→ TASK BRIEF
From the entries that follow, reproduce exactly and only the lines from the line with "M444,884L451,938L439,940L441,959L410,963L400,890Z" to the line with "M631,1698L636,1734L604,1739L598,1703Z", endpoints included.

→ DATASET
◆ ◆ ◆ ◆

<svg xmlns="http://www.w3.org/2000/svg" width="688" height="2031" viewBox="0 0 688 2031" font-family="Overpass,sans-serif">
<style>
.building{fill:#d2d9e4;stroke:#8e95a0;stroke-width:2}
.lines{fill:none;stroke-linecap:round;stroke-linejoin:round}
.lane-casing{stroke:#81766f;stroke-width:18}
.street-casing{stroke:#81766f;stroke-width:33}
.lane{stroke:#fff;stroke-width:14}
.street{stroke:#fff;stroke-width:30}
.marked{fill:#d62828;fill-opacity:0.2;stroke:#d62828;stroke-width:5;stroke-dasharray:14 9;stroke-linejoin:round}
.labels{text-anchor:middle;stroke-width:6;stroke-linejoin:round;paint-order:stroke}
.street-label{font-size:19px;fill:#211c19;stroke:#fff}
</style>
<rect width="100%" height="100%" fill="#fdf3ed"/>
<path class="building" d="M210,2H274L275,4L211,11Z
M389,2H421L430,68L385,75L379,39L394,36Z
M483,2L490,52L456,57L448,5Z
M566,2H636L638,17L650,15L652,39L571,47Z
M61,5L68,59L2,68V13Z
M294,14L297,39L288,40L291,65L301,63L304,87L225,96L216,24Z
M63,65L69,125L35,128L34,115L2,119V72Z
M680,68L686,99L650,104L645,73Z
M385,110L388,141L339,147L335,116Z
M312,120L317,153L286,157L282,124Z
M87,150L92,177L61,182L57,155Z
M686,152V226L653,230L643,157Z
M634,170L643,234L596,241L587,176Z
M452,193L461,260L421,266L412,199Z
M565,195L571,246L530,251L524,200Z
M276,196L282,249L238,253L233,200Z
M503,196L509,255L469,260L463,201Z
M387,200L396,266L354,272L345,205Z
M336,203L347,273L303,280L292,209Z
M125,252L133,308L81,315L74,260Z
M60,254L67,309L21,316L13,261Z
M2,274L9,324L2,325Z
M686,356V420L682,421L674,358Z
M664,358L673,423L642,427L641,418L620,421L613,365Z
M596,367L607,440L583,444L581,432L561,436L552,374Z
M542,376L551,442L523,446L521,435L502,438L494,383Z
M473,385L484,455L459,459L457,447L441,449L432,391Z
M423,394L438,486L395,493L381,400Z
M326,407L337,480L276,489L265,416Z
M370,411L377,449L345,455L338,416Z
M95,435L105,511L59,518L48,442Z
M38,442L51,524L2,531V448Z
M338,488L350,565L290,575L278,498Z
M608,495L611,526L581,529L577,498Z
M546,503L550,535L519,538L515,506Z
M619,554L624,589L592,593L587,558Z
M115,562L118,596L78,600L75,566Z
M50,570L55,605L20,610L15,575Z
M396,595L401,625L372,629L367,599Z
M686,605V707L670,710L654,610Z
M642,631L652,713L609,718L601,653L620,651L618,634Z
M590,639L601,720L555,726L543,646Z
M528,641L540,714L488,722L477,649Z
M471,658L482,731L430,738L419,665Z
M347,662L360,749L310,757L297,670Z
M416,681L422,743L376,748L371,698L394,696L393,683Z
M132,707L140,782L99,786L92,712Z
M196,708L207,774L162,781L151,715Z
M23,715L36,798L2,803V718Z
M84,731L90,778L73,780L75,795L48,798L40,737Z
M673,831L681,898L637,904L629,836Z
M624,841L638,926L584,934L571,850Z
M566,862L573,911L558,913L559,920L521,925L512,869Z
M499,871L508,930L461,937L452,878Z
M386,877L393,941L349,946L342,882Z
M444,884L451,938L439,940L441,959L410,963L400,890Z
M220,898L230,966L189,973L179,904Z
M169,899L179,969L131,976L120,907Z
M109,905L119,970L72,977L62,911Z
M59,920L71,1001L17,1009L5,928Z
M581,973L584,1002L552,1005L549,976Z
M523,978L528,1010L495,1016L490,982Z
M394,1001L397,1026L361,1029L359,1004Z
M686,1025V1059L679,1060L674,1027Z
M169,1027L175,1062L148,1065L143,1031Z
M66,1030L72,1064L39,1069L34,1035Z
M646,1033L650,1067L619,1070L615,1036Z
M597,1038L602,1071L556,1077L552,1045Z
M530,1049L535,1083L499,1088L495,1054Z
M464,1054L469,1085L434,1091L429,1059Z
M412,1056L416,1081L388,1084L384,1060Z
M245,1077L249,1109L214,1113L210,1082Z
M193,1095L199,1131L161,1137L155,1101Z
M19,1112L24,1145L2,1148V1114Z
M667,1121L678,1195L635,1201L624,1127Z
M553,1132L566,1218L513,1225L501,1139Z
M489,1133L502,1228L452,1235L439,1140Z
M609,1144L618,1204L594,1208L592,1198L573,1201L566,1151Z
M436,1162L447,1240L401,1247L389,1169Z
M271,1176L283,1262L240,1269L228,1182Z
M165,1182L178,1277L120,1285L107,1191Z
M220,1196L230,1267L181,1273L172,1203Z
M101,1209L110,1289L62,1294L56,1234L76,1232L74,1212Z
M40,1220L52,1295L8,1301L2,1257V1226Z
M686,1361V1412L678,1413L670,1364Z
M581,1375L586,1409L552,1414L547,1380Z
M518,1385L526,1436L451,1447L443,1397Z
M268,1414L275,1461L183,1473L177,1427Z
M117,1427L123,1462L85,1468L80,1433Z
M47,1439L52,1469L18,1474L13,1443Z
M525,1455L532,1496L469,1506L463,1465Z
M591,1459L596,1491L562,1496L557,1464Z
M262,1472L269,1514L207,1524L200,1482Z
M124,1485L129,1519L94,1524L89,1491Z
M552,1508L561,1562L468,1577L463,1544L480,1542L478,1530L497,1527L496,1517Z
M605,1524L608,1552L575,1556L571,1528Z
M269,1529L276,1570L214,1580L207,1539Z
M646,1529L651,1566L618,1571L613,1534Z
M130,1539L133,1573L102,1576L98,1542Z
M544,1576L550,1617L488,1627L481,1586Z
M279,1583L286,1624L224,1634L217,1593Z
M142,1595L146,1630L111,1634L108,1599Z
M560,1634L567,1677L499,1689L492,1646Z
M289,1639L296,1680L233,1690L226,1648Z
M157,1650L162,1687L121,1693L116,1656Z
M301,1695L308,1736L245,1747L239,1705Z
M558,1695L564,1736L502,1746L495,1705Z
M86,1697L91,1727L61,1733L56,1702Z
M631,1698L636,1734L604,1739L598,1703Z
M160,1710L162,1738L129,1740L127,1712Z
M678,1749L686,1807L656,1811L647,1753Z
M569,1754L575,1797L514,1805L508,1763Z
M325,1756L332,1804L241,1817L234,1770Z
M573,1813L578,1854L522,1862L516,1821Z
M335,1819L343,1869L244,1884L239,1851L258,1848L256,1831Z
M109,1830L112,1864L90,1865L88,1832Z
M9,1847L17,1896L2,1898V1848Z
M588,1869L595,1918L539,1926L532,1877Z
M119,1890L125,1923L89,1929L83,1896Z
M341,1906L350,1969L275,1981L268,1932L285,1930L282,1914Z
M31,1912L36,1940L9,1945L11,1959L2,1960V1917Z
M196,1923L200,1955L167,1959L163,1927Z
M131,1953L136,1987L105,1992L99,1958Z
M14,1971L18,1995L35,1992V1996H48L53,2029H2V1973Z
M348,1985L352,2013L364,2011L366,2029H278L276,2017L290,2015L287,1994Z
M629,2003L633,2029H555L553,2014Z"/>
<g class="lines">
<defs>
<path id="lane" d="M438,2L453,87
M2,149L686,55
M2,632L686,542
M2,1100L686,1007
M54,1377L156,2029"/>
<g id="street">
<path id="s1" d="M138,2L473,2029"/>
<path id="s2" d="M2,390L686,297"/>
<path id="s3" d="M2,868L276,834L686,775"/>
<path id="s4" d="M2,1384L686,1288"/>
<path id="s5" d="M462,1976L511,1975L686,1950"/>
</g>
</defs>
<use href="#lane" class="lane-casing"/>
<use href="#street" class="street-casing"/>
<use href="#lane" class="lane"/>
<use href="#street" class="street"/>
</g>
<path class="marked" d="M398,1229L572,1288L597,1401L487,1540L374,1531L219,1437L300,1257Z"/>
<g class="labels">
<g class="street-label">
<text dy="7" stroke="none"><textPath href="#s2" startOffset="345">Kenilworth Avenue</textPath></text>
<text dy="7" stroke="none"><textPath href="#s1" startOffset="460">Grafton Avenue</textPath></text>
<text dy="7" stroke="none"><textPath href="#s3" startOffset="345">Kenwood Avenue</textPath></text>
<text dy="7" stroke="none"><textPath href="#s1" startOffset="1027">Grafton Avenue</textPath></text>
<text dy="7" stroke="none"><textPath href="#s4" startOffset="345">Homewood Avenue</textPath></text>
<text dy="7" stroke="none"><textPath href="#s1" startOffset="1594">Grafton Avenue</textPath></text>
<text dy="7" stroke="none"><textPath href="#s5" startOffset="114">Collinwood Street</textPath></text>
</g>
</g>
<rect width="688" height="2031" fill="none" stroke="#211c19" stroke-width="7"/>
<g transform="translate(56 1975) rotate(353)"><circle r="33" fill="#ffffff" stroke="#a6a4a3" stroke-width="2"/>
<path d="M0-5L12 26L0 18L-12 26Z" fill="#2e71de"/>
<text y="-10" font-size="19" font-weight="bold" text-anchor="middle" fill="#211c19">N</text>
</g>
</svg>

◆ ◆ ◆ ◆

→ ANSWER BELOW
M444,884L451,938L439,940L441,959L410,963L400,890Z
M220,898L230,966L189,973L179,904Z
M169,899L179,969L131,976L120,907Z
M109,905L119,970L72,977L62,911Z
M59,920L71,1001L17,1009L5,928Z
M581,973L584,1002L552,1005L549,976Z
M523,978L528,1010L495,1016L490,982Z
M394,1001L397,1026L361,1029L359,1004Z
M686,1025V1059L679,1060L674,1027Z
M169,1027L175,1062L148,1065L143,1031Z
M66,1030L72,1064L39,1069L34,1035Z
M646,1033L650,1067L619,1070L615,1036Z
M597,1038L602,1071L556,1077L552,1045Z
M530,1049L535,1083L499,1088L495,1054Z
M464,1054L469,1085L434,1091L429,1059Z
M412,1056L416,1081L388,1084L384,1060Z
M245,1077L249,1109L214,1113L210,1082Z
M193,1095L199,1131L161,1137L155,1101Z
M19,1112L24,1145L2,1148V1114Z
M667,1121L678,1195L635,1201L624,1127Z
M553,1132L566,1218L513,1225L501,1139Z
M489,1133L502,1228L452,1235L439,1140Z
M609,1144L618,1204L594,1208L592,1198L573,1201L566,1151Z
M436,1162L447,1240L401,1247L389,1169Z
M271,1176L283,1262L240,1269L228,1182Z
M165,1182L178,1277L120,1285L107,1191Z
M220,1196L230,1267L181,1273L172,1203Z
M101,1209L110,1289L62,1294L56,1234L76,1232L74,1212Z
M40,1220L52,1295L8,1301L2,1257V1226Z
M686,1361V1412L678,1413L670,1364Z
M581,1375L586,1409L552,1414L547,1380Z
M518,1385L526,1436L451,1447L443,1397Z
M268,1414L275,1461L183,1473L177,1427Z
M117,1427L123,1462L85,1468L80,1433Z
M47,1439L52,1469L18,1474L13,1443Z
M525,1455L532,1496L469,1506L463,1465Z
M591,1459L596,1491L562,1496L557,1464Z
M262,1472L269,1514L207,1524L200,1482Z
M124,1485L129,1519L94,1524L89,1491Z
M552,1508L561,1562L468,1577L463,1544L480,1542L478,1530L497,1527L496,1517Z
M605,1524L608,1552L575,1556L571,1528Z
M269,1529L276,1570L214,1580L207,1539Z
M646,1529L651,1566L618,1571L613,1534Z
M130,1539L133,1573L102,1576L98,1542Z
M544,1576L550,1617L488,1627L481,1586Z
M279,1583L286,1624L224,1634L217,1593Z
M142,1595L146,1630L111,1634L108,1599Z
M560,1634L567,1677L499,1689L492,1646Z
M289,1639L296,1680L233,1690L226,1648Z
M157,1650L162,1687L121,1693L116,1656Z
M301,1695L308,1736L245,1747L239,1705Z
M558,1695L564,1736L502,1746L495,1705Z
M86,1697L91,1727L61,1733L56,1702Z
M631,1698L636,1734L604,1739L598,1703Z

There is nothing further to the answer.